İhtiyacım olan bütün söz buymuş gibi duraksadım. Ellerin kendiliğinden çözülürken o da söylediğinin farkına varmıştı.

Bunu ikimiz de iyi biliyorduk, o benim hayatta sahip olduğum en önemli varlıktı. Belki cidden de, o benim abimdi.

Bazen aramızdaki yaş  farkı ve asla yaşlanmayan vücudum hakkında esprilerle bunu geçiştirsekte bunu cidden ikimiz de çok iyi biliyorduk.

Sessizce durduğumuz çimenliklere hafifçe çömelirken "Loki, sen benim abim sayılır mısın?" dedim saf bir merakla. O ise konunun alakasızlığını bir kenara bırakıp kafa salladı.

"Tabii ki, sen de benim küçük kız kardeşimsin." Elleriyle saçımı dağıtırken ağzım kulaklarıma varmıştı. Onun gerçek olduğuna inanamadığım o anda, elimi kalbinin üstüne koyarak sadece her şeyden emin olmam bir olmuştu.

O gerçekti.

Kendimi daha iyi hissettiğimde, ses çıkarmadan karşımdaki nehiri izlemeye daldım. Bu sırada, Loki ayağa kalkmak için hamle yapmıştı. Bakışlarım üzerine döndü.

"Söz veriyorum kardeşim, güneş tekrar üzerimize doğacak.

Önümdeki kitap ben parmağımı şıklattığımda yok olurken, annemin bakışları beni oldukça rahatsız ediyordu.
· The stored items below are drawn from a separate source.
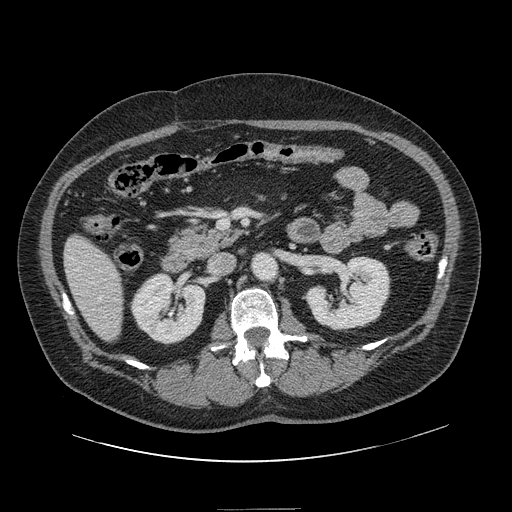
Contrast-enhanced abdominal CT, one axial slice; position 50 of 154 along the scan axis; soft-tissue window (W 400 / L 40 HU); 512 × 512 image matrix, field of view 451 × 451 mm. From the clinical record (not read from this slice): patient: male, age 62 years at operation; diagnosis: colorectal cancer liver metastases, imaged before liver resection; multiple liver metastases: yes; largest metastasis: 2.6 cm.
Outlined on this slice (expert manual segmentation):
- hepatic veins: bounding box (x1, y1, x2, y2) in pixels: (75, 267, 102, 301)
- liver: (65, 237, 122, 341)
- planned liver remnant (the part of the liver to remain after resection): (65, 237, 122, 341)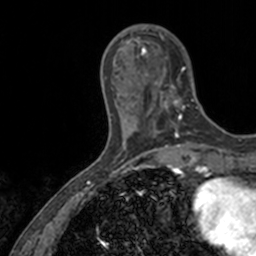
Breast MRI, one axial slice; slice 39 of 160 in the series (ordered by position); cropped to one breast; dynamic contrast-enhanced series, time point 2 of 7 at this slice position (early post-contrast); 3 T; TE 1.7 ms, TR 4 ms; 1 mm slice thickness; 256 × 256 image matrix. Female patient.
Annotated regions visible in this slice (semi-automatic segmentation, software-assisted and operator-edited):
- enhancing-tissue mask used for the functional tumour volume (all voxels passing the contrast-enhancement thresholds inside the analysis volume; usually the tumour): bounding box [x1, y1, x2, y2] px = [136, 27, 199, 128]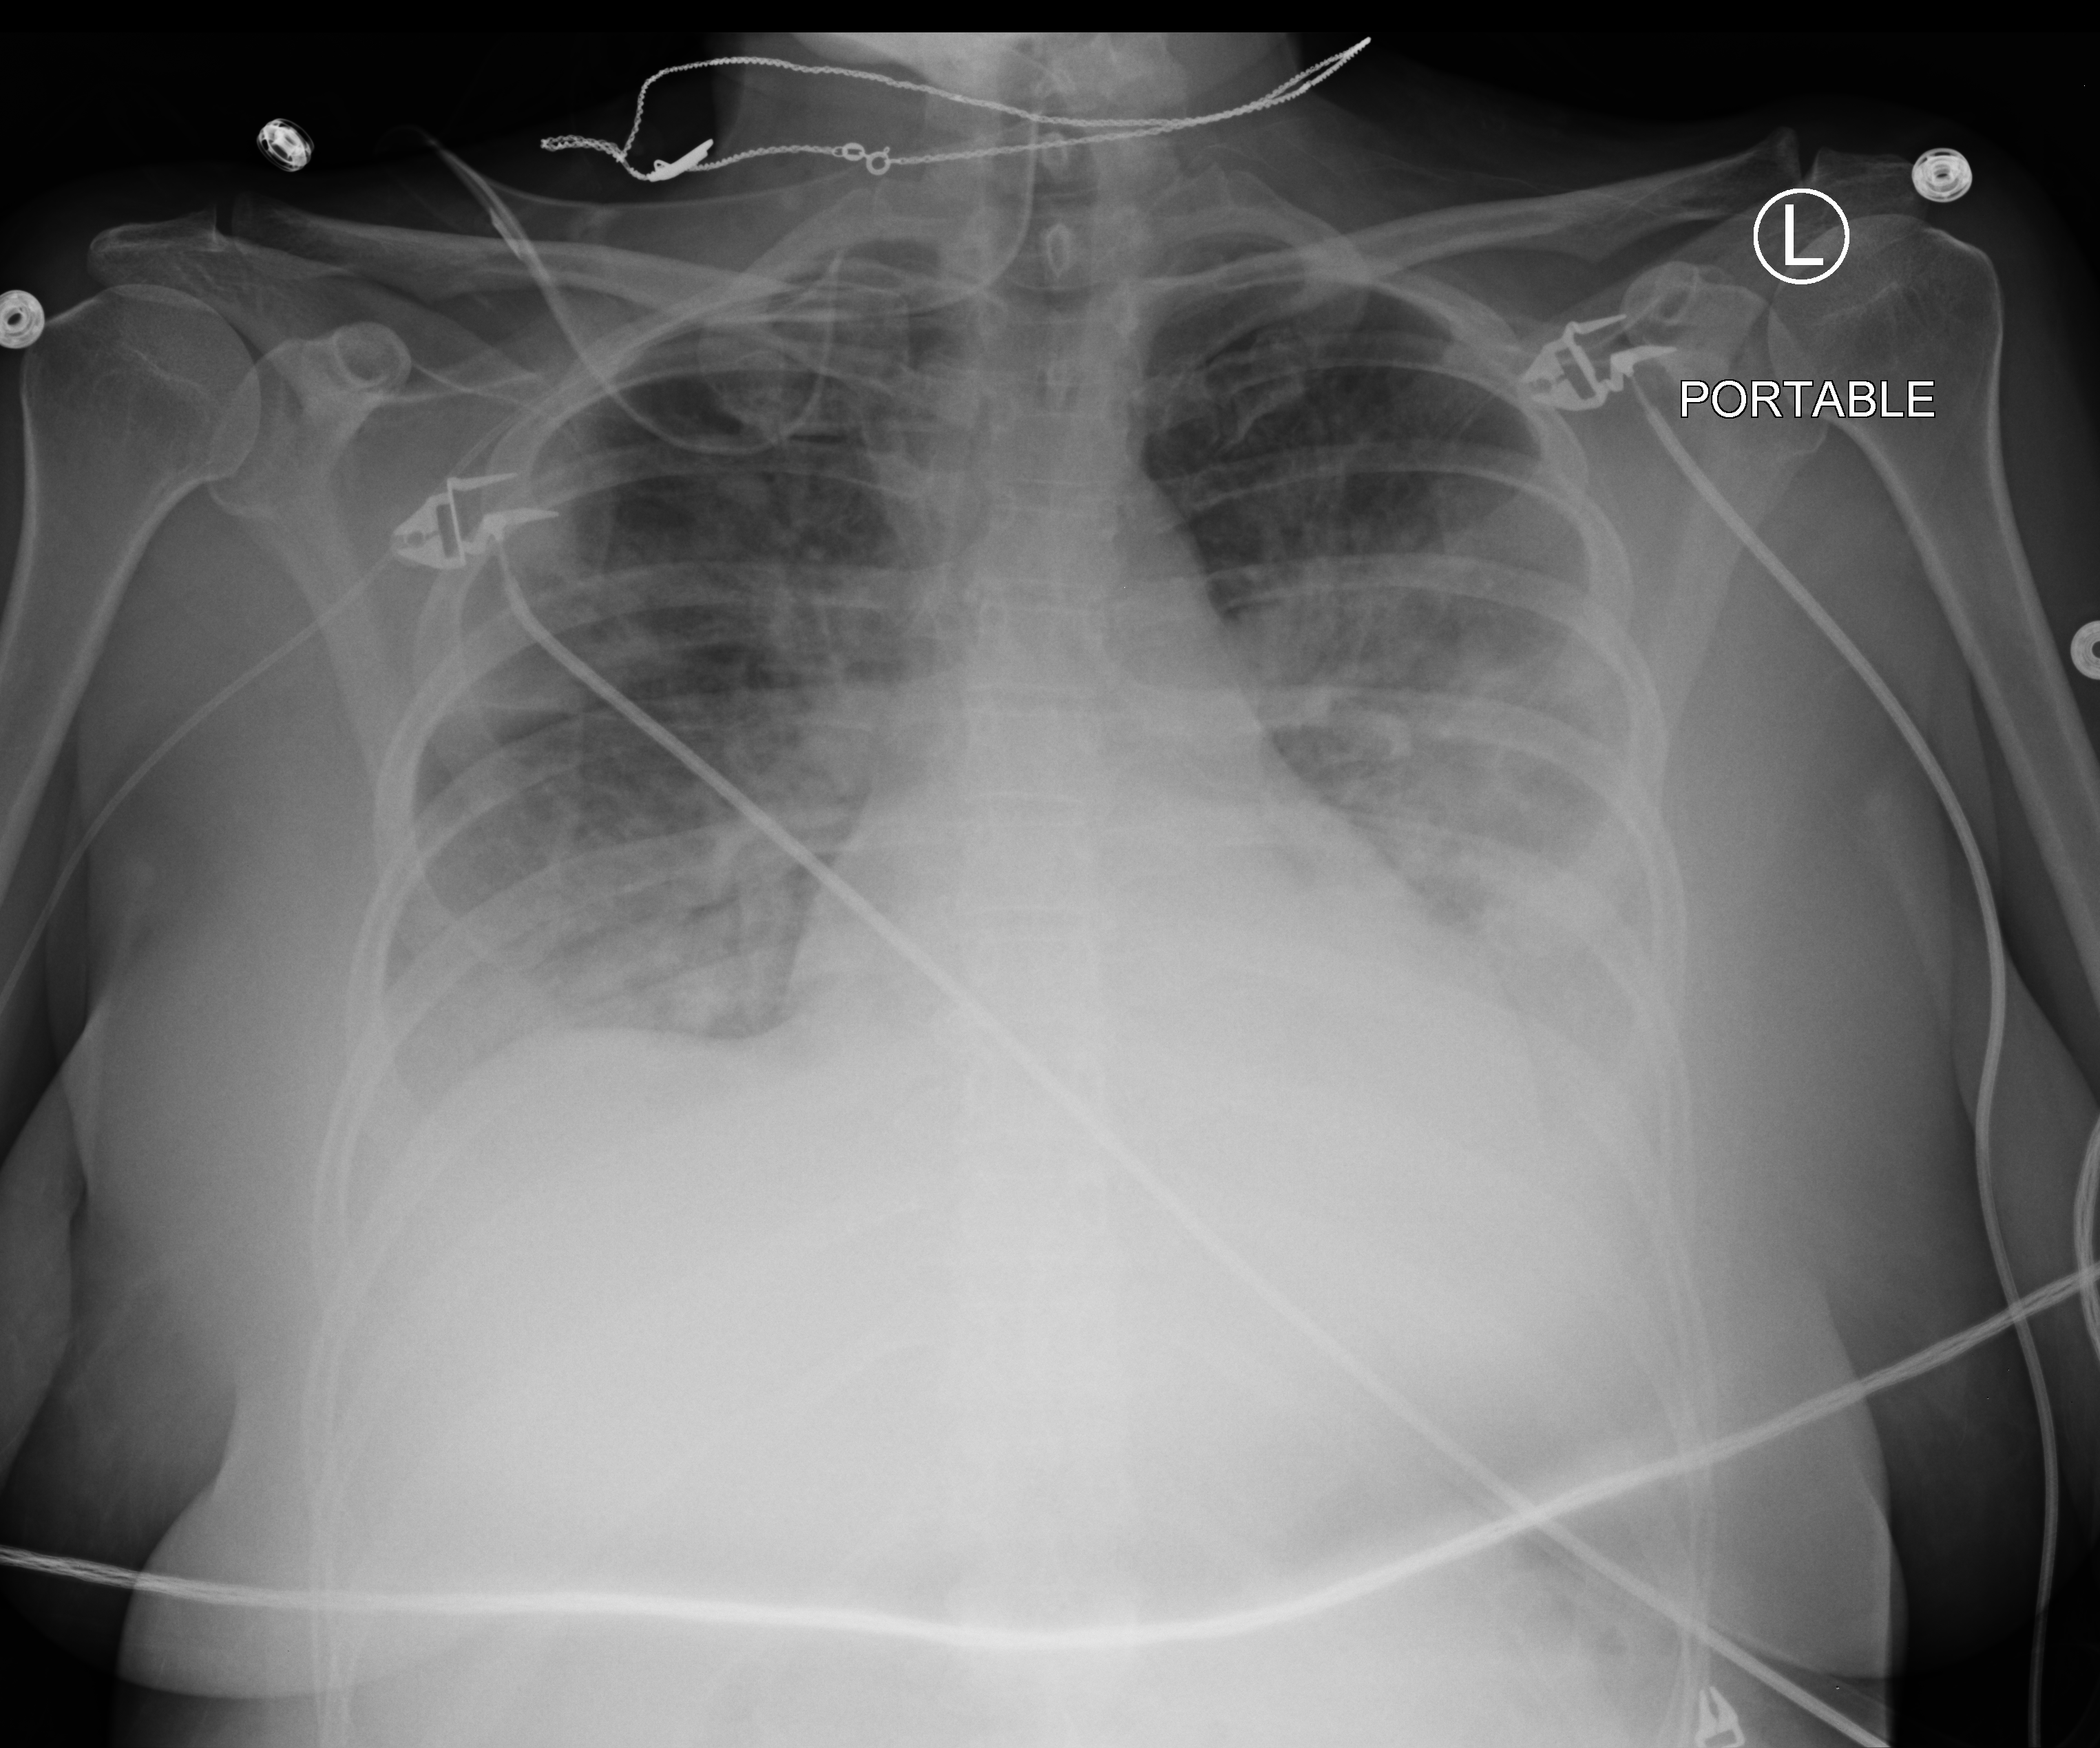
Portable chest radiograph, anteroposterior (AP) projection. Female patient hospitalised with COVID-19, age 18–59 years.
Hospital-stay facts (about this admission, not read from this image; timing relative to this image not recorded): diabetes (admission record): yes; hypertension (admission record): no; admitted to intensive care during this hospital stay: no.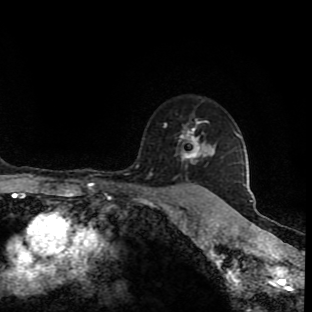
Breast MRI (dynamic contrast-enhanced), one axial slice. Slice 70 of 90 in the series (ordered by position). Cropped to one breast. Dynamic contrast-enhanced series, time point 2 of 9 at this slice position (early post-contrast). 1.5 T. TE 4.2 ms, TR 7 ms. 312 × 312 image matrix. Female patient.
Annotated regions visible in this slice (semi-automatically segmented with operator editing):
- enhancing-tissue mask used for the functional tumour volume (all voxels passing the contrast-enhancement thresholds inside the analysis volume; usually the tumour): box from (x=164, y=119) to (x=210, y=193) px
"Burada olmamın bir sebebi yok, sadece artık Loki ile nöbetleşe başında durmaya karar verdik." Dedim bakışlarından kurtulmak için. Hiç kstifini bozmadan bana bakarak gülümsemeye devam ediyordu. Tam o sırada, arkamdan bağıran Loki ile hızlıca ayaklandım.

"Amaris, buraya gelmelisin!" Keskin sesi etrafimdaki birkaç canlıyı kaçırırken telaşla ayaklandım. Sesinin az çok nereden geldiği belli oluyordu. Koşarak kütüphaneye girdiğimde benim geldiğimi fark etti. Hızlıca arkasında dönerken masanin önünden çekildi.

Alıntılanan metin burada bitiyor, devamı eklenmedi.